Goal of the exercise -
Lines with the word "group": copy all of them from the entries below.

== Record extracts

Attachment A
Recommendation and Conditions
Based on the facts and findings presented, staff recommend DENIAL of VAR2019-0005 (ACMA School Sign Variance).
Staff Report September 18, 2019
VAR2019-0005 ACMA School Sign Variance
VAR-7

====
== Record extracts

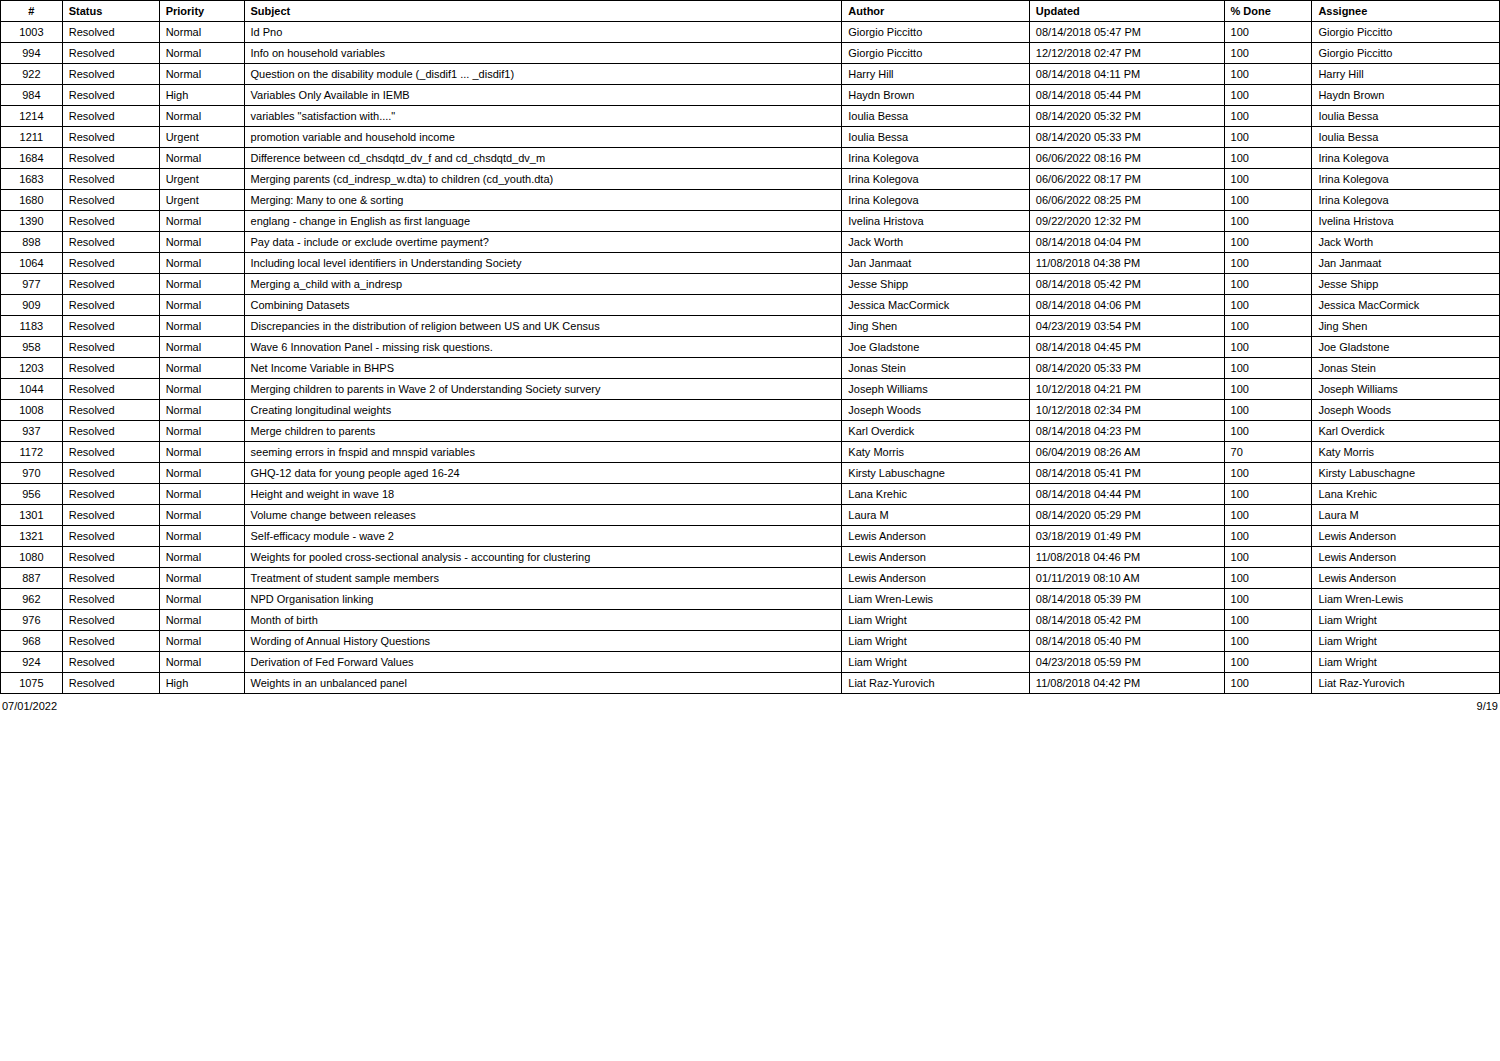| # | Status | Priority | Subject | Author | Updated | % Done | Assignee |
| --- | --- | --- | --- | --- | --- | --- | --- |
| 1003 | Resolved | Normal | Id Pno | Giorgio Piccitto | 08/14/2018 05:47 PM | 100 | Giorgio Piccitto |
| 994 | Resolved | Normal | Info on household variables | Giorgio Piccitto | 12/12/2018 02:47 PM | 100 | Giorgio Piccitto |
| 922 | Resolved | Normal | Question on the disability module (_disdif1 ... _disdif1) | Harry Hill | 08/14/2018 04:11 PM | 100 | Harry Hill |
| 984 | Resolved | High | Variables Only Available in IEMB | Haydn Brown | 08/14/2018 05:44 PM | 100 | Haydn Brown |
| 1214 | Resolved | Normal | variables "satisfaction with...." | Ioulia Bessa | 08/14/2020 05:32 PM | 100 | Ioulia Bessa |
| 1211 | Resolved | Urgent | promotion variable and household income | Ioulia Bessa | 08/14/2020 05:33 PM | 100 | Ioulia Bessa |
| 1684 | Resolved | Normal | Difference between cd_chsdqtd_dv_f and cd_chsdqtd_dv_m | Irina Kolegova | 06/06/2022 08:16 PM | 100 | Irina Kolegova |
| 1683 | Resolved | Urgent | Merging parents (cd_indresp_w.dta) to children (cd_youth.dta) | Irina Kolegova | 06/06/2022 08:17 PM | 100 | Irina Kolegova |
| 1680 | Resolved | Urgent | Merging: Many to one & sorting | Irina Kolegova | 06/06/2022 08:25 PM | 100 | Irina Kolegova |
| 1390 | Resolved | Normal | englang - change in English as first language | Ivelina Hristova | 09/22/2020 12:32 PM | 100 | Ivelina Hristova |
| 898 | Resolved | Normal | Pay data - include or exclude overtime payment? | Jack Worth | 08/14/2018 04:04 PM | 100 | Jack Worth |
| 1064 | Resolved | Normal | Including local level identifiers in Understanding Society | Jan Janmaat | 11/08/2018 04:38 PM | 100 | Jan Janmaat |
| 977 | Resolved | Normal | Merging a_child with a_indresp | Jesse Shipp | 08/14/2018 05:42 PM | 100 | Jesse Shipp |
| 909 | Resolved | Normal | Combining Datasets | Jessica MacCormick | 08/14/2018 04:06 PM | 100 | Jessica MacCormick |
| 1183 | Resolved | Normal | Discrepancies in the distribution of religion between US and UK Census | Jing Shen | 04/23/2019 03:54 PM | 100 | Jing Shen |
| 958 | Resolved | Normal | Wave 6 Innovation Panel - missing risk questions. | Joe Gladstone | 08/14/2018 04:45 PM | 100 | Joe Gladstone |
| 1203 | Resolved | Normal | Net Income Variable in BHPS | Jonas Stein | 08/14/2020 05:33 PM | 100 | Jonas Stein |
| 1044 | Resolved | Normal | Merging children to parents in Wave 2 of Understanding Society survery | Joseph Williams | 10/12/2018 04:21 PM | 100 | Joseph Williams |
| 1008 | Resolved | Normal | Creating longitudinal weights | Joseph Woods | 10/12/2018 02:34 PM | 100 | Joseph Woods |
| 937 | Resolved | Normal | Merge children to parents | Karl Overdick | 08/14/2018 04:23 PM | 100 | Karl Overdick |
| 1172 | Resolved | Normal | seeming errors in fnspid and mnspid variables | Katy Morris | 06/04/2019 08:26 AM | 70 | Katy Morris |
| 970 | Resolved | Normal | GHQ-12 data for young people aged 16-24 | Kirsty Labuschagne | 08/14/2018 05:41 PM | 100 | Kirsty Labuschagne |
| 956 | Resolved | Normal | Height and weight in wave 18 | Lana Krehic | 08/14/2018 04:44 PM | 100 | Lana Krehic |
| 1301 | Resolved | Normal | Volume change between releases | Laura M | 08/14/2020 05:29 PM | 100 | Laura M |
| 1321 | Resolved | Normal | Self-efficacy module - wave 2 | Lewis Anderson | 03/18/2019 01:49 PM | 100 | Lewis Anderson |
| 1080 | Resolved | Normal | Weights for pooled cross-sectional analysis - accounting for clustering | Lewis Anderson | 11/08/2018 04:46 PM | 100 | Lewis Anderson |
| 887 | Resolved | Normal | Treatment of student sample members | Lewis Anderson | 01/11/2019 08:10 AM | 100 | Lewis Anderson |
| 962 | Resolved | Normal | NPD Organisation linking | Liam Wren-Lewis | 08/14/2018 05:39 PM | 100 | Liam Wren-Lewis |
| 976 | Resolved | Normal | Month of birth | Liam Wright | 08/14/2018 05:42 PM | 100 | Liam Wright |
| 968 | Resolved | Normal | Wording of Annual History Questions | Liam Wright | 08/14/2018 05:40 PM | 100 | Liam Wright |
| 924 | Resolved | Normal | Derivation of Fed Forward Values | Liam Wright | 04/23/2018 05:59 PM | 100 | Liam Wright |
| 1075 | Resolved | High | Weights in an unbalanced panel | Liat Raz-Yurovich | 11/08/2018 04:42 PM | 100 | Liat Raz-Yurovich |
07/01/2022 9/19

====
== Record extracts

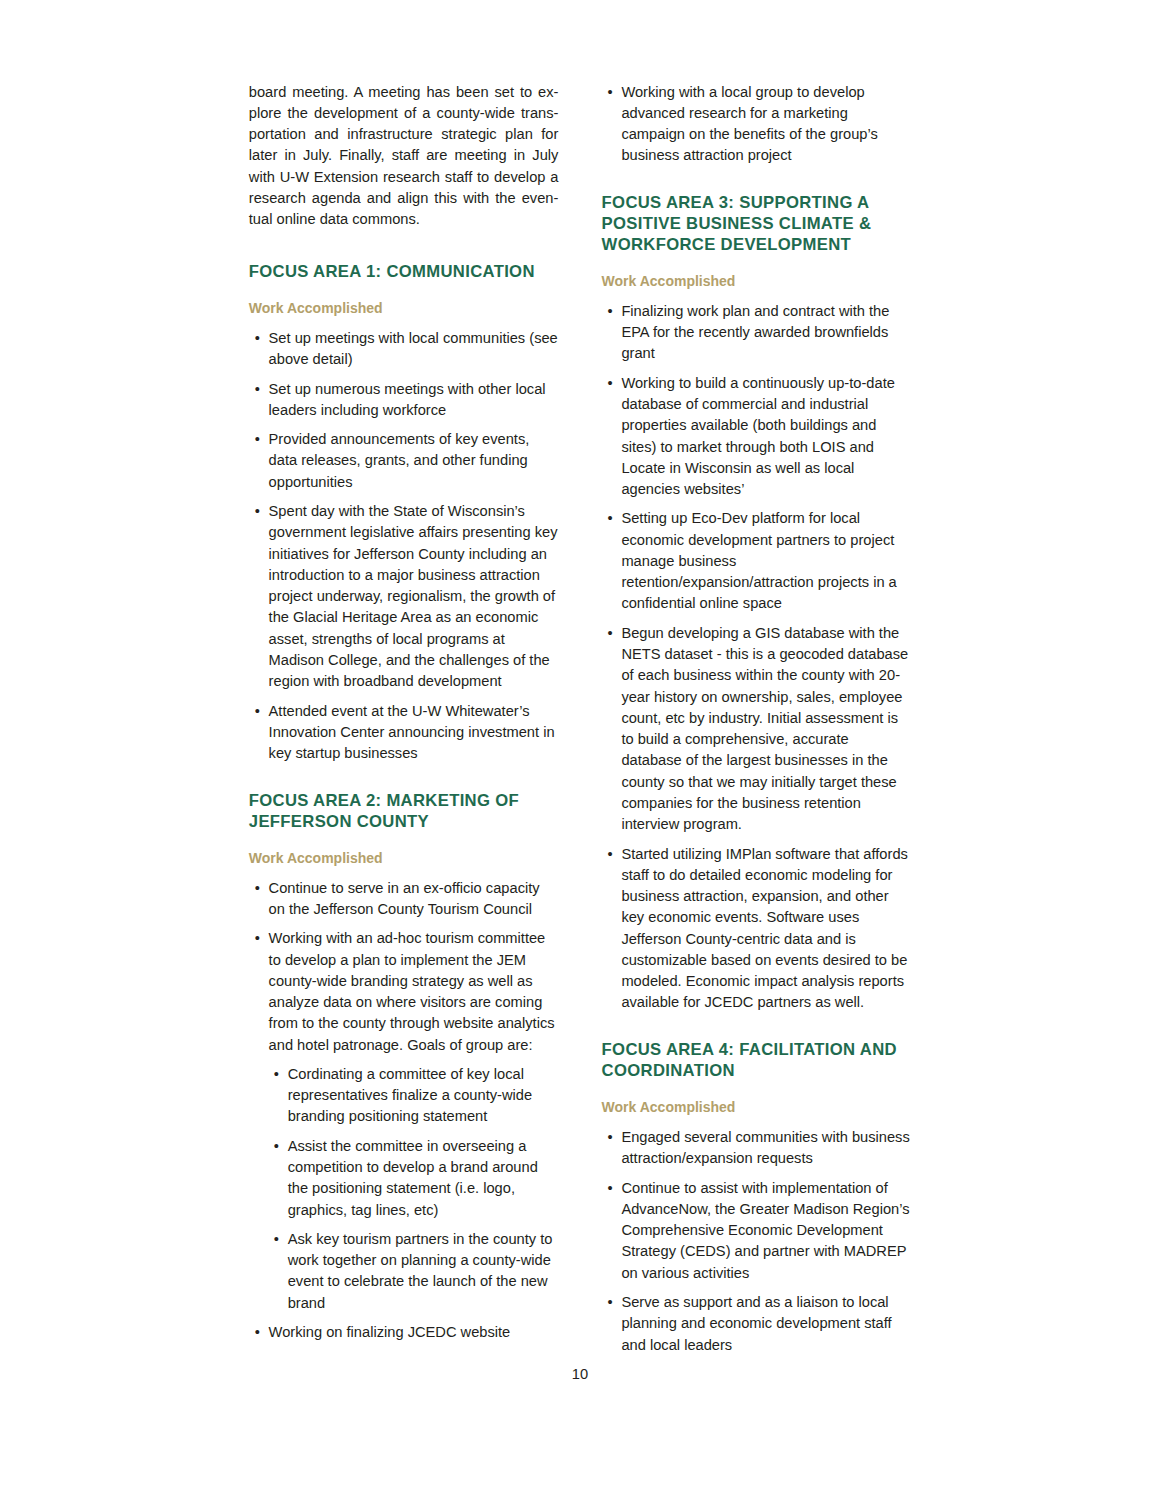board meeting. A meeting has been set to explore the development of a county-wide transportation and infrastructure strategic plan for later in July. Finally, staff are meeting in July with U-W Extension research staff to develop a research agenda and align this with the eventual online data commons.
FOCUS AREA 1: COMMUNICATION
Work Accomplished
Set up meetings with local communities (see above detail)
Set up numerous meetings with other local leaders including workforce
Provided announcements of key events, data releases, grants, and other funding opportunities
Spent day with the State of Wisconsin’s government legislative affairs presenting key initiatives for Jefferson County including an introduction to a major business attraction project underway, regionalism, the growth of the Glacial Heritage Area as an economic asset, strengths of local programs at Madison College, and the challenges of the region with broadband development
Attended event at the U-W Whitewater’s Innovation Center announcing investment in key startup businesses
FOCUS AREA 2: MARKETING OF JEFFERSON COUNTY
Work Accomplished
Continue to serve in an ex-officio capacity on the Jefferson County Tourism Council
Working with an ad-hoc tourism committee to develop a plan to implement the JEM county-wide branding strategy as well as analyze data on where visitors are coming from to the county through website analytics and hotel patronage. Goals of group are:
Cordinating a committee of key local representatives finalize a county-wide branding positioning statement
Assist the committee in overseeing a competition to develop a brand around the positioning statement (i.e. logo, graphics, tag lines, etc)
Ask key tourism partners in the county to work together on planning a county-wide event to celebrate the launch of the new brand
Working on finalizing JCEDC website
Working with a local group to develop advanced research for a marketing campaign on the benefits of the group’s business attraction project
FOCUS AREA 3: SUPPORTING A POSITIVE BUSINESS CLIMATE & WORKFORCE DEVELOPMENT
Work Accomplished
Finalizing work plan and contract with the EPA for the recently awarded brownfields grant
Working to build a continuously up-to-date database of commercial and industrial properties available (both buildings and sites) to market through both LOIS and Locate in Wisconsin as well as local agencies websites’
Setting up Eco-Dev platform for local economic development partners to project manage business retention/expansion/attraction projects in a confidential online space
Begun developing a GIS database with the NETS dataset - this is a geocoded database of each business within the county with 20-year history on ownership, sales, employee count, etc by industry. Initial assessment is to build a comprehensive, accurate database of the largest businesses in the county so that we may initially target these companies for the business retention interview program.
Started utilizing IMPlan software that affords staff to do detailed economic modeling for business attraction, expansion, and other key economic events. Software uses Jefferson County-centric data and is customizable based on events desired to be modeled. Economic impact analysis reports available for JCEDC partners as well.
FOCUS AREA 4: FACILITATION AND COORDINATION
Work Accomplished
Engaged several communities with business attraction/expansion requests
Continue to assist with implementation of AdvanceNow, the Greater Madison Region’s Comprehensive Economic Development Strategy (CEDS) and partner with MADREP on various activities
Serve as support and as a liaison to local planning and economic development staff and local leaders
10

====

Answer space -
Working with an ad-hoc tourism committee to develop a plan to implement the JEM county-wide branding strategy as well as analyze data on where visitors are coming from to the county through website analytics and hotel patronage. Goals of group are:
Working with a local group to develop advanced research for a marketing campaign on the benefits of the group’s business attraction project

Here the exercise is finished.